_Page excerpt_
Start of Block

TECHNE: Special Series Vol. 1
Essays and Viewpoint

A minimum set of common principles for enabling Smart City Interoperability

Angelo Frascella
Italian National Agency for New Technologies, Energy and Sustainable Economic Development(ENEA), Bologna, Italy
Arianna Brutti
Italian National Agency for New Technologies, Energy and Sustainable Economic Development(ENEA), Bologna, Italy
Nicola Gessa
Italian National Agency for New Technologies, Energy and Sustainable Economic Development(ENEA), Bologna, Italy
Piero De Sabbata
Italian National Agency for New Technologies, Energy and Sustainable Economic Development(ENEA), Bologna, Italy
Cristiano Novelli
Italian National Agency for New Technologies, Energy and Sustainable Economic Development(ENEA), Bologna, Italy
Martin Burns
National Institute of Standards and Technology (NIST), Gaithersburg, United States
Vatsal Bhatt
United States Green Building Council (USGBC), Washington DC, United States
Raffaele Ianniello
University of Bologna, Department of Computer Science and Engineering (DISI)
Linghao He
United States Green Building Council (USGBC), Washington DC, United States
TECHNE: Special Series Vol. 1

Published 2018-04-09

Keywords

  • Smart City,
  • Interoperability

How to Cite

Frascella, A., Brutti, A., Gessa, N., De Sabbata, P., Novelli, C., Burns, M., Bhatt, V., Ianniello, R., & He, L. (2018). A minimum set of common principles for enabling Smart City Interoperability. TECHNE - Journal of Technology for Architecture and Environment, (1), 56–61. https://doi.org/10.13128/Techne-22739

Abstract

The current investments for smart infrastructure development in cities result in the proliferation of self-consistent and closed applications (often called “silos”), which provide services with strong vertical integration but without ease of mutual horizontal integration. This paper investigates the state of several initiatives addressing this problem. It arrives at a proposal for diminishing and, ideally, breaking down these silos. This vision can be achieved by introducing the idea of building Smart Cities on a common set of architectural principles, Pivotal Points of Interoperability (PPI), and by applying these principles to the definition of a set of open Smart City Platform Specifications.

End of Block

_Record set_
Start of Block

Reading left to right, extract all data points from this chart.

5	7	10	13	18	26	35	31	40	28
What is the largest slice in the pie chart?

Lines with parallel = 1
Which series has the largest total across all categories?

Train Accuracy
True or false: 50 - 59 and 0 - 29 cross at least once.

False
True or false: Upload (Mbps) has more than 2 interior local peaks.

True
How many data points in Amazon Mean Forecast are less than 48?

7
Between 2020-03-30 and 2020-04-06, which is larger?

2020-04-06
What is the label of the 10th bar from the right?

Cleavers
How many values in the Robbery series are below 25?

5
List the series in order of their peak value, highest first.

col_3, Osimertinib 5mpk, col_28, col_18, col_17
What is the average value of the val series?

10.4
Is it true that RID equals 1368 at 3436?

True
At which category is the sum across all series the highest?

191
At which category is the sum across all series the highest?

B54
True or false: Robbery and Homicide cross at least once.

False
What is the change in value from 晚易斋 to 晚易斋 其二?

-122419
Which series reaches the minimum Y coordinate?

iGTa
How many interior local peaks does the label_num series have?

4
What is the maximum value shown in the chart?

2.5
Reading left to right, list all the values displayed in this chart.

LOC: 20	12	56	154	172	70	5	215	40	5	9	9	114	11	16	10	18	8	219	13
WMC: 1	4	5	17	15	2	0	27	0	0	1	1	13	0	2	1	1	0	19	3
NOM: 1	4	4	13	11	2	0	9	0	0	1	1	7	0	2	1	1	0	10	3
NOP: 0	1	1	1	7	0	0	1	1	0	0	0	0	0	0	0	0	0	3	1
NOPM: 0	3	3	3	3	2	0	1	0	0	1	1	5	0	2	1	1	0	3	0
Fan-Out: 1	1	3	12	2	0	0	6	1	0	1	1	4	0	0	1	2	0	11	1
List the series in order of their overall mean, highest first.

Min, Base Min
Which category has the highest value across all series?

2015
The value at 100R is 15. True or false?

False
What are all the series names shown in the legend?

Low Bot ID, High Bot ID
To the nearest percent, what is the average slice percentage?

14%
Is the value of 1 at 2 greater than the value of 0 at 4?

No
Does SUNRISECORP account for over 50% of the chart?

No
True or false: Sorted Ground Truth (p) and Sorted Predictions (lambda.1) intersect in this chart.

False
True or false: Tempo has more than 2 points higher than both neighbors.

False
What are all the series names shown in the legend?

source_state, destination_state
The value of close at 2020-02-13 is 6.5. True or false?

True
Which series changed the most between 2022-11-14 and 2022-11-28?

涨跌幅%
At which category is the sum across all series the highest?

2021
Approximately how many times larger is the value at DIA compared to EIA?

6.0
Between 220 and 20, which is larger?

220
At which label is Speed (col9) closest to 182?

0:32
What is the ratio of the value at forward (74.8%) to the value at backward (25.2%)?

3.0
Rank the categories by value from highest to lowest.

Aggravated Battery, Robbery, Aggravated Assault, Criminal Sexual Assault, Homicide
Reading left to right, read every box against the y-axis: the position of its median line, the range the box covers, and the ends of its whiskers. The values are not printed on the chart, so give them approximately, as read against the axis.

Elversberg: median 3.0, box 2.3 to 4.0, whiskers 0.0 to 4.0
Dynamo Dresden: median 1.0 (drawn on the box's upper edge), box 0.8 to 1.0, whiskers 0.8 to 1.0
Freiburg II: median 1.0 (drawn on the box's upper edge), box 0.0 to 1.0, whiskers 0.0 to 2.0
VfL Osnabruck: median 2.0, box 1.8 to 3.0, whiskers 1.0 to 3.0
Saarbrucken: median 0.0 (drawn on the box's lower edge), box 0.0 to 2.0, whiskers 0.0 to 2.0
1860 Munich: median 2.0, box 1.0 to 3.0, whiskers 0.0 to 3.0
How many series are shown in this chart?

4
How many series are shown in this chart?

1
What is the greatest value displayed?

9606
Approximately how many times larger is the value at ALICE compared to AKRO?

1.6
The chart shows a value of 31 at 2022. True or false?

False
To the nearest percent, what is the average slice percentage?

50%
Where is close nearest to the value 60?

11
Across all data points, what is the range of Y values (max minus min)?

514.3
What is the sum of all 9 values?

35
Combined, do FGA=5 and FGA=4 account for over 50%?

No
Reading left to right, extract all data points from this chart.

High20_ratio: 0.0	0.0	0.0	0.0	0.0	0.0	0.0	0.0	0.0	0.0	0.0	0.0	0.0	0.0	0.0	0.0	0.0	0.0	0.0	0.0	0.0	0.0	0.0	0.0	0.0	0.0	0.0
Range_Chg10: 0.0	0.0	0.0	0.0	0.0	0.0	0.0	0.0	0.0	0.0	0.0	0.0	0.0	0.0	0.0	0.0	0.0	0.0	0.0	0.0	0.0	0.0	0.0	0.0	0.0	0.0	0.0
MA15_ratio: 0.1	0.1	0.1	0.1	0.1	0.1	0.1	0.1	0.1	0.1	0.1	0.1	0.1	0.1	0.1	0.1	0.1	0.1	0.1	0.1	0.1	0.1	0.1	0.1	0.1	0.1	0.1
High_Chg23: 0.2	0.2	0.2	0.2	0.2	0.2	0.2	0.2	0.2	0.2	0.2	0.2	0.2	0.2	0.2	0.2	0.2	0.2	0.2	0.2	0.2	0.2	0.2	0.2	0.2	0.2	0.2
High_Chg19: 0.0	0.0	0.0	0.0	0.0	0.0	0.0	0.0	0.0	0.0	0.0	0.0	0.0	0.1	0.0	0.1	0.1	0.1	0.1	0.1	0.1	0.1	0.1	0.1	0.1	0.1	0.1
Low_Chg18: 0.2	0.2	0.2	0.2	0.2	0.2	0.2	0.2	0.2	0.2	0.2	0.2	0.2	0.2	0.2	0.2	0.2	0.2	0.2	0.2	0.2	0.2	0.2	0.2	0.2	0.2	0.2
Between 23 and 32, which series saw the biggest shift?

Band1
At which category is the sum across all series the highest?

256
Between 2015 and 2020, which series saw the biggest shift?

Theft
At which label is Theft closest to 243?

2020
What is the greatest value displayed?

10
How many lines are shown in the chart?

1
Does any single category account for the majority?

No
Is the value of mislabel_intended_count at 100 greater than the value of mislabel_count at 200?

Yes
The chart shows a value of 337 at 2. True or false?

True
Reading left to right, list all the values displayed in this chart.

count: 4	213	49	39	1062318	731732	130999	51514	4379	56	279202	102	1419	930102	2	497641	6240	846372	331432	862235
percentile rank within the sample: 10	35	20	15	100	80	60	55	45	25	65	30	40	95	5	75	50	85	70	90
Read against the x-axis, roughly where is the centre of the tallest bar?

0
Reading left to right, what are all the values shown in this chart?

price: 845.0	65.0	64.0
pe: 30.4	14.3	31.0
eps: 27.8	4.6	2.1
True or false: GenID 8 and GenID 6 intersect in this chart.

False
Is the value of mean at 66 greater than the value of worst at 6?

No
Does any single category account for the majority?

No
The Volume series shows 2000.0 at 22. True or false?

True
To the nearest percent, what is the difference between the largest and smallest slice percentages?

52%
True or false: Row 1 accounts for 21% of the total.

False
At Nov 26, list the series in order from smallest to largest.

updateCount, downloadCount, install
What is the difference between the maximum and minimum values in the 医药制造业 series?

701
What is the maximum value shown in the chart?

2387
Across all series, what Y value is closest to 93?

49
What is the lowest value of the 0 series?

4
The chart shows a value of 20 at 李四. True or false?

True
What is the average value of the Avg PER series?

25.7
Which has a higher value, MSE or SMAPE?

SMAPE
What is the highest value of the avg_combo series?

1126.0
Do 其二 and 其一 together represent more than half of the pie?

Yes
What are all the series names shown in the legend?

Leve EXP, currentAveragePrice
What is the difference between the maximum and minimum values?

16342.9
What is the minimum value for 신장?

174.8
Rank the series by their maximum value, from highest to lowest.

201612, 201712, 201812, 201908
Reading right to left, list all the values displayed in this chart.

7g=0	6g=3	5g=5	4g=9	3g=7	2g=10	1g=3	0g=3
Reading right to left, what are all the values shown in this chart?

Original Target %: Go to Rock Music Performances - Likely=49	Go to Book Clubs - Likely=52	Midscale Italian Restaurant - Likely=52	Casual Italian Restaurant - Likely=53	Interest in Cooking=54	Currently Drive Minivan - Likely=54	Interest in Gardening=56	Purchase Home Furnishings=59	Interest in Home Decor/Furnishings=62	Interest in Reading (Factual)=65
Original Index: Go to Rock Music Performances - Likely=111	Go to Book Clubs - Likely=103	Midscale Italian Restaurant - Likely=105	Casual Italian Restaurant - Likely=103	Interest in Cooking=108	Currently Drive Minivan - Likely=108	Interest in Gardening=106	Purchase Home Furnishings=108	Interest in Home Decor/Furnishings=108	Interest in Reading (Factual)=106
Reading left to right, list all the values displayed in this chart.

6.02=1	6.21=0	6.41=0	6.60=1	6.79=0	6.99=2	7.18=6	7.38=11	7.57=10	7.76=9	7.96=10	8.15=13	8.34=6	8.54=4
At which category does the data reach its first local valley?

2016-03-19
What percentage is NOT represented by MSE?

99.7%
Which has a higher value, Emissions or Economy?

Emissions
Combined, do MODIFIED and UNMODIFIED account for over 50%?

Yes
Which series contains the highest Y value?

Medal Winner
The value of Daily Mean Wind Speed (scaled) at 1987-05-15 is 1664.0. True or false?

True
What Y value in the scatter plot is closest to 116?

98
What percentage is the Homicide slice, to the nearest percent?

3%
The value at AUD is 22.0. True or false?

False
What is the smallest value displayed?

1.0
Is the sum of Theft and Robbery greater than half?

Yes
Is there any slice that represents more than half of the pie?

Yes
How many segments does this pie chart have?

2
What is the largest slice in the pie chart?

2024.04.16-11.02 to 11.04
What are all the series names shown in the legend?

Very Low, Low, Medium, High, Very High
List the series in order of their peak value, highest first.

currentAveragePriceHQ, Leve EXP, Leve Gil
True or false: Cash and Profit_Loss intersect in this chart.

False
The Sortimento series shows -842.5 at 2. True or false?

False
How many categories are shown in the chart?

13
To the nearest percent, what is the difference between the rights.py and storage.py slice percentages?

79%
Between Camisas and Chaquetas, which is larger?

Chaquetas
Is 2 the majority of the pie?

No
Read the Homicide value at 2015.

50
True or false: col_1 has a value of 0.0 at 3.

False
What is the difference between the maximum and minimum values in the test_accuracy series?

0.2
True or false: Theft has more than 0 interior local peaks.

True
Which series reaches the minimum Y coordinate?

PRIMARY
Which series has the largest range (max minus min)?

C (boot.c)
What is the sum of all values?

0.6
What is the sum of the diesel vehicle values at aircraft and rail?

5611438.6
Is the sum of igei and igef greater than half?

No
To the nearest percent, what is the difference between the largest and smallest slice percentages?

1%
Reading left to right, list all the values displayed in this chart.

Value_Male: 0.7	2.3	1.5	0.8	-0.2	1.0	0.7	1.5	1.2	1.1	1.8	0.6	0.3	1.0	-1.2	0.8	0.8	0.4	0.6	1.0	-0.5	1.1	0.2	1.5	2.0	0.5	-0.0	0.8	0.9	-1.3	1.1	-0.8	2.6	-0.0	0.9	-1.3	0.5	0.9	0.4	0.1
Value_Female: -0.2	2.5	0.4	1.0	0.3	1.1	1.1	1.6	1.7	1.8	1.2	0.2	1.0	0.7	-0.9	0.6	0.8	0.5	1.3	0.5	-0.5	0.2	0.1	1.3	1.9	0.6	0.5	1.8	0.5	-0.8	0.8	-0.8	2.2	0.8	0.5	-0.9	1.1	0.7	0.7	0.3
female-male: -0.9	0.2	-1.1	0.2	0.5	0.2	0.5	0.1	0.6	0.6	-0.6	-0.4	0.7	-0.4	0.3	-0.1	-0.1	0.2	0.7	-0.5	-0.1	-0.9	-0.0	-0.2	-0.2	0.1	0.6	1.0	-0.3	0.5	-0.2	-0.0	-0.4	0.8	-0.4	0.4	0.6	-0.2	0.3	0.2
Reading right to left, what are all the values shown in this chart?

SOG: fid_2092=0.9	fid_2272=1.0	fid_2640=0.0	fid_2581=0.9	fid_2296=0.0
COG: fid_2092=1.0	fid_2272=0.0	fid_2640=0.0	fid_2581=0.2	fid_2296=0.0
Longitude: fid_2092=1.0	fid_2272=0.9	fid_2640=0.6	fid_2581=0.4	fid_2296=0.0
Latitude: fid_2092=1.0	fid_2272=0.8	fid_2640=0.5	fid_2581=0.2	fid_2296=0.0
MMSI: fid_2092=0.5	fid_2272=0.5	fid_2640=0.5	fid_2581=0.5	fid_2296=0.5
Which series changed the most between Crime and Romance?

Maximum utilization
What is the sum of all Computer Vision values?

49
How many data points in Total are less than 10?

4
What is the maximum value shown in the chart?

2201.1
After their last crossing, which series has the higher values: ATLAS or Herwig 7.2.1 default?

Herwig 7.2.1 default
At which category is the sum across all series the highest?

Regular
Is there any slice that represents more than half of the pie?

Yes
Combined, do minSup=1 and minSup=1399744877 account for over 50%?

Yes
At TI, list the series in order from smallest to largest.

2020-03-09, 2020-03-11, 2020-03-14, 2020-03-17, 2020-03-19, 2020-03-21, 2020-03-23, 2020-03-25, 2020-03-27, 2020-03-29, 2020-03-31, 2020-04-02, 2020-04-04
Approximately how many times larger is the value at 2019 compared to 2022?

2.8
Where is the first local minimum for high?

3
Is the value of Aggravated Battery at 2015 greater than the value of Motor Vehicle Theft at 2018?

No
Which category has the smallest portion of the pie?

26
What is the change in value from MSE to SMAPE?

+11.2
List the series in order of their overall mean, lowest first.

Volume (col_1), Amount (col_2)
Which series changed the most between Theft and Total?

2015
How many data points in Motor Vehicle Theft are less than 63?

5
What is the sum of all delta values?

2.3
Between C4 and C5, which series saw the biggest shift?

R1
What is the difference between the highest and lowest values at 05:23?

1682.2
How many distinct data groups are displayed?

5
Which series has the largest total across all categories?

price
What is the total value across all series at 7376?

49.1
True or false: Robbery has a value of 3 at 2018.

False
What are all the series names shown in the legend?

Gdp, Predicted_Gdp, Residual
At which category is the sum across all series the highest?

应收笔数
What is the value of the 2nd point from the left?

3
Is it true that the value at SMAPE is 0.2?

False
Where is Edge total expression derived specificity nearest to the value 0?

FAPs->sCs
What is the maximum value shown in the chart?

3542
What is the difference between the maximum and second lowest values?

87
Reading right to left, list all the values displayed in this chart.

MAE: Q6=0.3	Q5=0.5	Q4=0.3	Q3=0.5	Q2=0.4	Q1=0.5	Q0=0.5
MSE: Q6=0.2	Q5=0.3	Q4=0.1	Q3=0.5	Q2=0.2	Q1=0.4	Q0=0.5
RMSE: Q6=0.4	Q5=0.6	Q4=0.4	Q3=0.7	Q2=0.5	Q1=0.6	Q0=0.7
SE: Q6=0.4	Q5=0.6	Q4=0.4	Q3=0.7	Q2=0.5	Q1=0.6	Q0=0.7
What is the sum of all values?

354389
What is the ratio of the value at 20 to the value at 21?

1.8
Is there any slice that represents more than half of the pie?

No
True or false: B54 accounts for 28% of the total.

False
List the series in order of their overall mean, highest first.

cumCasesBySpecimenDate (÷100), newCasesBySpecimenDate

End of Block

_What this task involves_
According to the smart city interoperability article, what is the name of the common set of architectural principles on which Smart Cities could be built? The items have nothing to do with the smart city interoperability article.

_Exercise output_
Pivotal Points of Interoperability (PPI)